I just tried a less official but very recent (v 0.1.7) fork from https://github.com/dtrott/maven-protoc-plugin and it worked very well, courtesy of David Trott. I tested it with a couple of Maven modules one of which contained DTO-style messages and the other a service depending on them. I borrowed the plugin configuration MaxA posted on Oct 16 '09, I had protoc on my PATH and I added
<temporaryProtoFileDirectory>${basedir}/target/temp</temporaryProtoFileDirectory>
right after
<protocExecutable>protoc</protocExecutable>.
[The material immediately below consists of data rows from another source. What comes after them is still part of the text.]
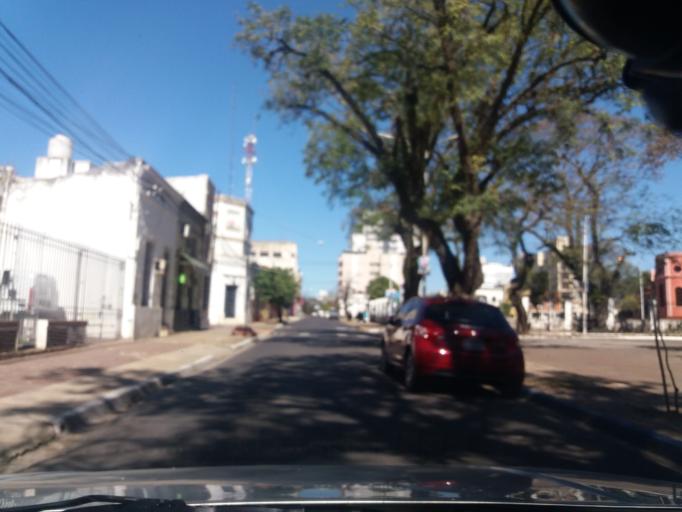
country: AR
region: Corrientes
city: Corrientes
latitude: -27.4715
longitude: -58.8394
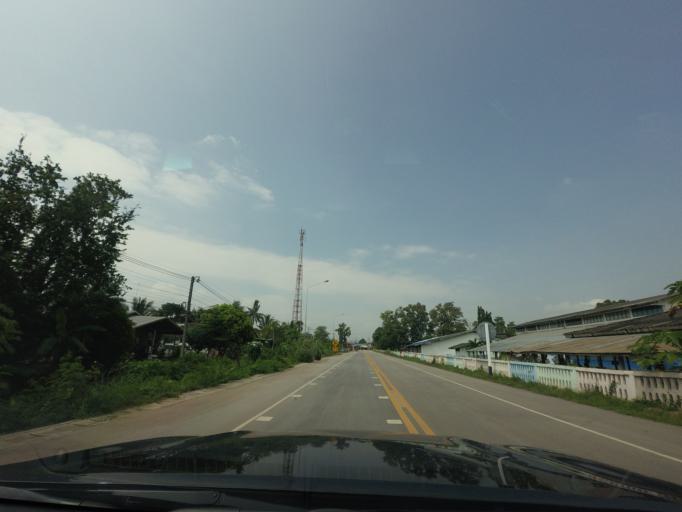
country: LA
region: Xiagnabouli
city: Muang Kenthao
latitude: 17.7045
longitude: 101.4150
What is really nice is that all I had to do is to declare a normal dependency from the service module on the DTO module. The plugin was able to resolve proto files dependencies by finding the proto files packaged with the DTO module, extracting them to a temporary directory and using while generating code for the service. And it was smart enough not to package a second copy of the generated DTO classes with the service module.
There is a maven plugin for protobuf. https://www.xolstice.org/protobuf-maven-plugin/usage.html
The minimal config
<plugin>
<groupId>org.xolstice.maven.plugins</groupId>
<artifactId>protobuf-maven-plugin</artifactId>
<version>0.5.0</version>
<configuration>
<protocExecutable>/usr/local/bin/protoc</protocExecutable>
</configuration>
<executions>
<execution>
<goals>
<goal>compile</goal>
<goal>test-compile</goal>
</goals>
</execution>
</executions>
</plugin>
I think that using antrun to invoke non-Maven steps is the generally accepted solution.
You could also try the maven-exec-plugin.
I forked of the plugin from David Trott and have it compiling multiple languages which makes it a lot more useful. See the github project here and a tutorial on integrating it with a maven build here.